Hmm, that usb wifi dongle is having fun then.

Any issues listed under device manager for the wifi or usb?
Are you using the latest driver?
http://www.mediatek.com/_en/07_downloads/01_windows.php
Try the above driver... It's the correct chipset for the Linksys AE6000

Seems a few people have been having fun with corruption issues.

Give your router a factory reset too... Sometimes they get all confused if devices they communicate with are sending a load of garbage back at them.
 
No issues under device manager.
I have tried both the disked driver that came with the device and the latest version off of their website; both had the same issue.
The page you listed gives me a 404 error.

Thanks again for your help. :)
 
I guess mediatek have changed there website around since the person at lynksys posted the link.

Try different usb ports.

I'll have a think as to what's next :D lol
 
I have tried every USB port on the system; same problem in all of them.

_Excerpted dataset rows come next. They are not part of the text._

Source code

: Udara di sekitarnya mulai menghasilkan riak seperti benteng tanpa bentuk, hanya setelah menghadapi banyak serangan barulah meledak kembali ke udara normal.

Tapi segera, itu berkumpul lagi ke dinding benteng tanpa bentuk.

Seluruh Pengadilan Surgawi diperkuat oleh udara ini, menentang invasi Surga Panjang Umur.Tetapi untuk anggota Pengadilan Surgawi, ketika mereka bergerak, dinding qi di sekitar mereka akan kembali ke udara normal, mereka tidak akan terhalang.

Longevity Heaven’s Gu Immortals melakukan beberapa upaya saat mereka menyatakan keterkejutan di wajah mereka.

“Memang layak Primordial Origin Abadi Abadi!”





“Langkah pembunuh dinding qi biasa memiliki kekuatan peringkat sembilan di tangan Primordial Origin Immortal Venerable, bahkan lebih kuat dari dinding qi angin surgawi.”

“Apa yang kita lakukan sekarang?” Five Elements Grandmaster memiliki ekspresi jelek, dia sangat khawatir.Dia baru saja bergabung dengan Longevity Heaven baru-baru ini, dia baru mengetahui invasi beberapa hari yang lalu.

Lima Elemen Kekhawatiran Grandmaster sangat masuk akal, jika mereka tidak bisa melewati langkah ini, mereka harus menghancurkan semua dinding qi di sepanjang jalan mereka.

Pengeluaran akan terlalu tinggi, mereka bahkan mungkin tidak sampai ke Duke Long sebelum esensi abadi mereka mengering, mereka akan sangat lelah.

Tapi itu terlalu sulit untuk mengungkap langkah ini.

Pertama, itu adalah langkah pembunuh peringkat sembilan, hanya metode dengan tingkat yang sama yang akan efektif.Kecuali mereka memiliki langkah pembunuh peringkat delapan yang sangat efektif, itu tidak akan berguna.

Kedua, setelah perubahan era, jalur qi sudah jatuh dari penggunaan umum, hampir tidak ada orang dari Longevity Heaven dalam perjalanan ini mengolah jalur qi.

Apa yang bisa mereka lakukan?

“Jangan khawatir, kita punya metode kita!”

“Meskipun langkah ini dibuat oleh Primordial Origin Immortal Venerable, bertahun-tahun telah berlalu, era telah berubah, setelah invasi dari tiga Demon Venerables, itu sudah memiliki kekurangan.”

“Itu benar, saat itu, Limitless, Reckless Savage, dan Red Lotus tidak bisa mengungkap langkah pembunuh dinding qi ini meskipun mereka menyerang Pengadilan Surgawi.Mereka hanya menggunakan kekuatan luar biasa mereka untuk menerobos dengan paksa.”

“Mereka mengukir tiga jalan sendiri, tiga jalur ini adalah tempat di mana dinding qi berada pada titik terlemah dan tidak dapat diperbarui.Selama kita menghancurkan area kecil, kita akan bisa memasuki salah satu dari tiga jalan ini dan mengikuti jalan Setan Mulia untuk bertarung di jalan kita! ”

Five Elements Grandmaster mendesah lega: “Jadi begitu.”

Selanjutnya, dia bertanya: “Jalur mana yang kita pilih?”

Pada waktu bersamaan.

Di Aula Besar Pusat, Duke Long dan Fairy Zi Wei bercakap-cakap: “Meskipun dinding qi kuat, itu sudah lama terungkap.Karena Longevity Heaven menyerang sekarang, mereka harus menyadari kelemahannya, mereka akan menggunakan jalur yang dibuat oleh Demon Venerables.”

Additionally, I did turn off Windows auto-update to be sure that wasn't the problem, and also monitored the processes that were using network connections. Nothing looked out of the ordinary there.

I reset my router and upgraded to the latest firmware while I was at it. I will now test again and report back.

Edit: Still having the same problem after resetting the router to factory defaults.
 
Click on your network icon.
Goto network and sharing.
Delete the Linksys connection.
Just to eliminate windows being horribly confused.

See if you can setup a connection again.

Maybe the dongle is about fried... They all fail sooner or later. They just wear out with age.

I'll ponder the situation some more... :)
 
Disconnecting from and reconnecting to the connection also caused the internet to come back up for about a minute. Alas, it did go back down again.

The thing is brand new, so I wouldn't imagine age would be what got it. I have considered from the start that the thing may just be broken out of the box, but it just doesn't make sense to me as to how it stays working for that first minute and works again after: restarting the pc, unplugging and replugging, and reconnecting to the network. That just seems more like a driver/software deal than a hardware deal to me.

Edit: For the first time, the internet did begin working again by itself. Not all the way, however. It came back up but does not load images; loads the internet pages in some kind of weird text form, ect.

Edit 2: And, in fact, the internet is staying up now. It is, as I said, however, not loading pages properly.